A tragédia do circo de Niterói foi representada no carro “O Circo da Roma Pagã” tendo como estrelas a ex-jogadora Hortência, o ator André Segatti e o ator Miguel Falabella, que desfilou no chão, a frente da alegoria caracterizado como o imperador César, garantindo aplausos dos setores populares. Uma história universal de gentileza que passeava pelo histórico das cruzadas, pelo poder clerical acima do povo, e pelo poder romano que a tudo subjugava.
A escola parecia ter feito aquele carnaval para o povo! O homem voou para o delirio povo, a comissão de frente conquistou a atenção do povo, a “Globeleza” era oferecida ao povo, os artistas saudavam o povo, e foi o povo quem nos consagrou! A perda de decimos provocada por problemas tecnicos em nada ofuscou nosso carnaval e o sexto lugar nao apagou a exuberancia e magnitude daquele desfile. O esforço dos integrantes da escola em oferecer uma apresentação ao povo surtiu efeito.
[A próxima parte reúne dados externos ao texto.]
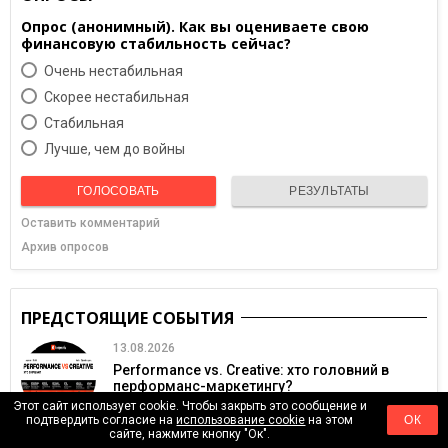
Опрос (анонимный). Как вы оцениваете свою
финансовую стабильность сейчас?
Очень нестабильная
Скорее нестабильная
Cтабильная
Лучше, чем до войны
ГОЛОСОВАТЬ
РЕЗУЛЬТАТЫ
Оставить комментарий
Архив опросов
ПРЕДСТОЯЩИЕ СОБЫТИЯ
13.08.2026
Performance vs. Creative: хто головний в
перформанс-маркетингу?
Этот сайт использует cookie. Чтобы закрыть это сообщение и
подтвердить согласие на
использование cookie
на этом
ОК
сайте, нажмите кнопку "Ок".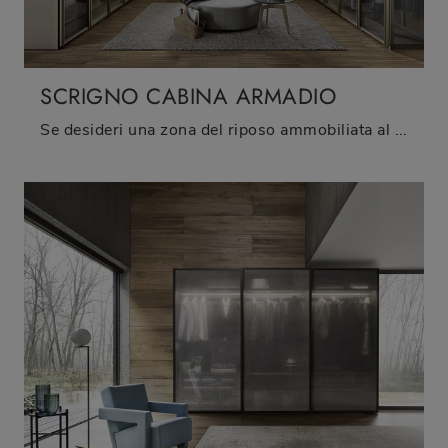
SCRIGNO CABINA ARMADIO
Se desideri una zona del riposo ammobiliata al meglio, scegli l'armadio Scrigno Cabina Armadio con ante battenti di Sangiacomo!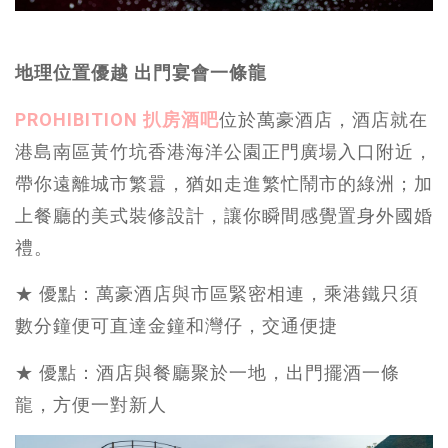
地理位置優越 出門宴會一條龍
PROHIBITION 扒房酒吧
位於萬豪酒店，酒店就在
港島南區黃竹坑香港海洋公園正門廣場入口附近，
帶你遠離城市繁囂，猶如走進繁忙鬧市的綠洲；加
上餐廳的美式裝修設計，讓你瞬間感覺置身外國婚
禮。
★ 優點：萬豪酒店與市區緊密相連，乘港鐵只須
數分鐘便可直達金鐘和灣仔，交通便捷
★ 優點：酒店與餐廳聚於一地，出門擺酒一條
龍，方便一對新人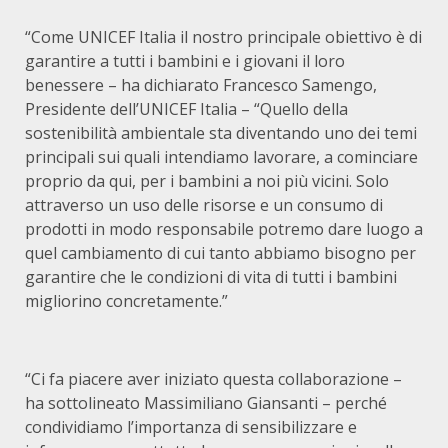
“Come UNICEF Italia il nostro principale obiettivo è di
garantire a tutti i bambini e i giovani il loro
benessere – ha dichiarato Francesco Samengo,
Presidente dell’UNICEF Italia – “Quello della
sostenibilità ambientale sta diventando uno dei temi
principali sui quali intendiamo lavorare, a cominciare
proprio da qui, per i bambini a noi più vicini. Solo
attraverso un uso delle risorse e un consumo di
prodotti in modo responsabile potremo dare luogo a
quel cambiamento di cui tanto abbiamo bisogno per
garantire che le condizioni di vita di tutti i bambini
migliorino concretamente.”
“Ci fa piacere aver iniziato questa collaborazione –
ha sottolineato Massimiliano Giansanti – perché
condividiamo l’importanza di sensibilizzare e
A pesquisa do Ibope, feita com o público da Sapucaí, deu a Grande Rio nota 9,5, a maior nota da segunda noite de desfiles e mostrava que o que a Grande Rio anunciava tornava-se pertinente.
Em 2001 a Grande Rio assumia a sabedoria universal do profeta que homenageava, fechava o primeiro carnaval do novo milênio e anunciava, no amanhecer de um Fevereiro passado, uma mensagem de amor e paz que esteve na boca do profeta Gentileza, está - ainda hoje- nas pilastras do viaduto do gasômetro, e que naquele carnaval, esteve na boca de quatro mil e quinhentos componentes vestidos de cor e exuberância, e que fizeram mais uma vez, as palavras sábias de um velho andarilho moderno, ecoarem sobre o centro urbano da cidade do Rio de Janeiro.

Um comentário:

  1. Que lindo post, Squel! bela homenagem ao nosso carnaval 2001.. eu costumo dizer que foi a partir desse carnaval que a Grande Rio mostrou que não era de brincadeira.